In a Spanish-French phase II trial (SPOTLIGHT-203) reported in the Journal of Clinical Oncology, Márquez-Rodas et al investigated the combination of the intratumoral agent BO-112 and pembrolizumab for activity in patients with advanced anti–PD-1–resistant melanoma. BO-112 is a synthetic, double-stranded RNA nanoplexed with polyethylenimine that has shown potential in reversing such resistance in solid tumors.
Study Details
In the multicenter trial, 42 patients enrolled between January and August 2021 received intratumoral BO-112 (maximum dose per session = 2 mg, up to eight lesions per treatment) once weekly for the first 7 weeks and then every 3 weeks in combination with pembrolizumab at 200 mg every 3 weeks until progression or unacceptable toxicity or for up to 1 year. The primary outcome measure was objective response rate on independent central radiology review, with an efficacy threshold of 20%.
Key Findings
Among 40 evaluable patients, the objective response rate was 25%, with complete response in 10% and partial response in 15%; an additional 40% of patients had stable disease. At a median follow-up of 15.5 months, median duration of response was not reached (95% confidence interval [CI] = 8.3 months to not reached); responses were maintained at 9 and 12 months in 85.7% of responders.
Among all 42 patients, with a median follow-up of 15.5 months, median progression-free survival was 3.7 months (95% CI = 2.2–9.2 months), with rates at 6 and 12 months of 44.4% and 32.3%. With a follow-up of up to 24 months, median overall survival was not reached (95% CI = 9.9 months to not reached), with rates at 6, 12, and 24 months of 78.3%, 63.6%, and 53.7%.
The most common adverse events of any grade were asthenia (61.9%), pyrexia (45.2%), and diarrhea (30.9%). Grade ≥ 3 adverse events occurred in 38.1% of patients and were considered related to treatment in four patients (9.5%). Adverse events led to the discontinuation of any study treatment in 16.7% of patients. No treatment-related deaths were observed.

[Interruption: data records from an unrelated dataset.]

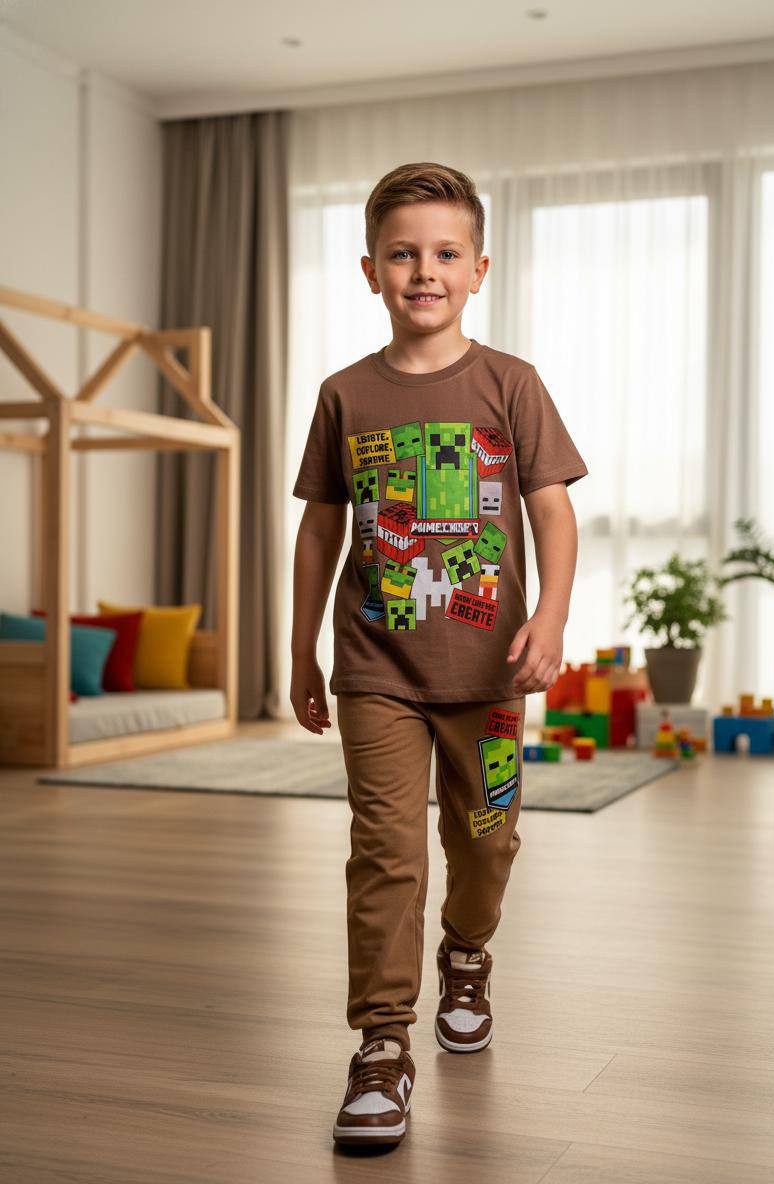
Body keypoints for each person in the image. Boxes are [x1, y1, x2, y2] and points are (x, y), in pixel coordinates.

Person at [290, 161, 588, 1149]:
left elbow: (553, 511)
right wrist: (299, 648)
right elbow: (318, 530)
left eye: (446, 253)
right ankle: (382, 1042)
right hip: (375, 663)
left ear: (478, 269)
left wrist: (551, 619)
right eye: (403, 254)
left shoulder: (511, 384)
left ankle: (467, 952)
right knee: (386, 850)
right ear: (369, 270)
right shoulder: (344, 394)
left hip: (491, 669)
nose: (425, 271)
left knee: (486, 839)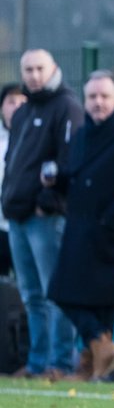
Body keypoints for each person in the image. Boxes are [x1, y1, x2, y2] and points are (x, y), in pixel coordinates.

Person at [47, 71, 114, 380]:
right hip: (80, 224)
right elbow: (76, 174)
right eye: (92, 97)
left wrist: (111, 219)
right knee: (67, 292)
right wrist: (57, 180)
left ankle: (97, 357)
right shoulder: (82, 134)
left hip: (109, 229)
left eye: (104, 96)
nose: (97, 103)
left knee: (93, 297)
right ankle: (96, 354)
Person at [1, 49, 83, 378]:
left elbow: (70, 161)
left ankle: (61, 362)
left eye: (40, 69)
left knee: (55, 293)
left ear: (54, 70)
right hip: (17, 217)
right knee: (31, 295)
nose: (34, 75)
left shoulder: (67, 107)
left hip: (45, 219)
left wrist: (48, 200)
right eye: (28, 69)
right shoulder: (23, 113)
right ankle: (37, 362)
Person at [0, 83, 28, 277]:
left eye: (22, 101)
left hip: (25, 223)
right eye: (11, 101)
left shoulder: (36, 137)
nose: (17, 106)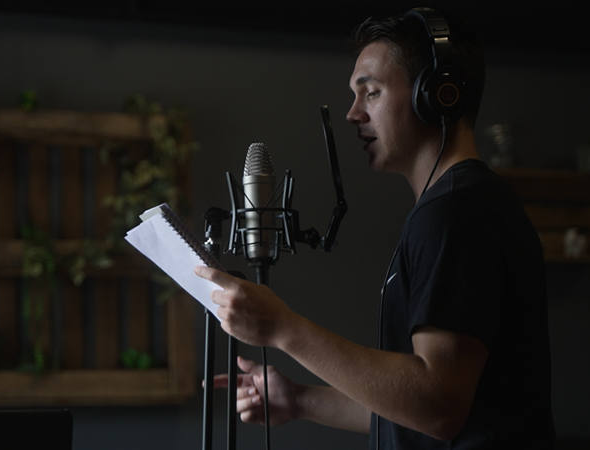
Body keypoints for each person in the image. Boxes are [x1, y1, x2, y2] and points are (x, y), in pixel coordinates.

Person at [195, 7, 554, 450]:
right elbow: (419, 409)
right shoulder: (453, 209)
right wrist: (301, 400)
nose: (352, 114)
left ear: (437, 95)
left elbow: (437, 403)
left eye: (373, 93)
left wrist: (282, 328)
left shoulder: (457, 215)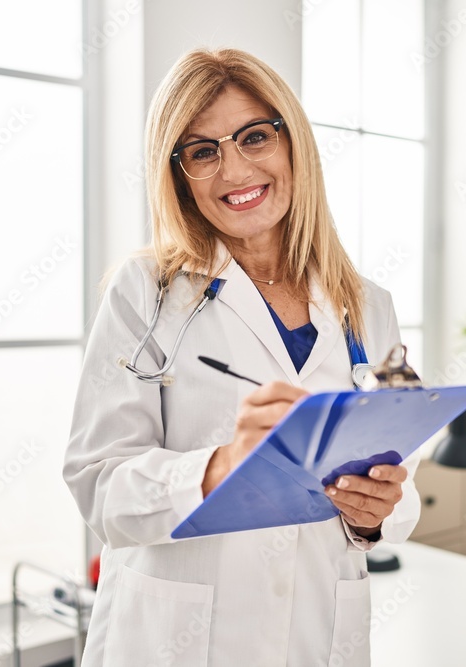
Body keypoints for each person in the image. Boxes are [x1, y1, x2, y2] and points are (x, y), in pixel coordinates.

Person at [63, 47, 421, 667]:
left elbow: (401, 468)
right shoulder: (145, 293)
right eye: (203, 151)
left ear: (293, 144)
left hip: (318, 632)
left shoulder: (370, 307)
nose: (233, 170)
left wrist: (375, 515)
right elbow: (99, 485)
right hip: (176, 640)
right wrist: (217, 468)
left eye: (254, 136)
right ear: (178, 174)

The investigators concluded: “The clinical trial has met its primary end point [objective response rate] making BO-112 with pembrolizumab a potential strategy to revert anti–PD-1 resistance in patients with [melanoma]. [Progression-free survival] results are in line with other clinical trials in anti–PD-1–resistant [scenarios], with promising [overall survival] data.”
Iván Márquez-Rodas, MD, PhD, of Hospital General Universitario Gregorio Marañon, Madrid, is the corresponding author for the Journal of Clinical Oncology article.
Disclosure: The study was supported by Highlight Therapeutics S.L., in collaboration with Merck Sharp & Dohme LLC, a subsidiary of Merck & Co, Inc. For full disclosures of all study authors, visit ascopubs.org.